- Extract to read:
Host Storage Management: Capacity, Performance, and Failure Modes
Context
Host storage problems rarely announce themselves loudly.
More often, they surface as:
- gradual performance degradation
- unrelated services failing mysteriously
- nodes becoming unstable
- alerts that don’t clearly point to disk
This post focuses on host-level storage management—what actually matters when you’re responsible for keeping systems running, whether on bare metal, virtual machines, or cluster nodes.
What “Host Storage” Really Includes
At the host level, storage is a stack of layers:
- physical disks (HDD, SSD, NVMe)
- device abstraction (RAID, device-mapper)
- logical volumes (LVM)
- filesystems
- mount points
- swap
- ephemeral vs persistent data
Most real failures happen between layers, not inside a single one.
Capacity Management (The Quiet Risk)

- Extracted records:
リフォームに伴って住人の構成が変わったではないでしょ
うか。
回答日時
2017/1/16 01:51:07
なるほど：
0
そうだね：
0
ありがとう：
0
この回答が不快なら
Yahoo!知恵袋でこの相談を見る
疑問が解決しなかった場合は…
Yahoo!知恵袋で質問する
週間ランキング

* * *

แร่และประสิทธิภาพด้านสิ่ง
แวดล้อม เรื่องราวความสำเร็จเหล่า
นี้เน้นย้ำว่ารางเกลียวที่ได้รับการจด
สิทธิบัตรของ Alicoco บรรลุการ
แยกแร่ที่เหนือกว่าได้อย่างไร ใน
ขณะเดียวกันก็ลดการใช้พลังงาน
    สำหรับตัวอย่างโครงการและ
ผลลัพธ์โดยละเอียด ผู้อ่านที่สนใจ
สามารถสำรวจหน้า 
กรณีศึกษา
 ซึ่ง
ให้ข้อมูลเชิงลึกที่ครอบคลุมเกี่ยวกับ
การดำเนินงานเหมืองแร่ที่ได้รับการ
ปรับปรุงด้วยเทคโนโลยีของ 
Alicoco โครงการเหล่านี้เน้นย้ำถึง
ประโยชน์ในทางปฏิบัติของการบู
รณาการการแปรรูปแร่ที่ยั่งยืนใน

- Aim of the exercise:
Copy the passage of the host storage management text above word for word, starting at "More often, they" and ending at "abstraction (RAID, device-mapper)".

- Answer for this exercise:
More often, they surface as:
- gradual performance degradation
- unrelated services failing mysteriously
- nodes becoming unstable
- alerts that don’t clearly point to disk
This post focuses on host-level storage management—what actually matters when you’re responsible for keeping systems running, whether on bare metal, virtual machines, or cluster nodes.
What “Host Storage” Really Includes
At the host level, storage is a stack of layers:
- physical disks (HDD, SSD, NVMe)
- device abstraction (RAID, device-mapper)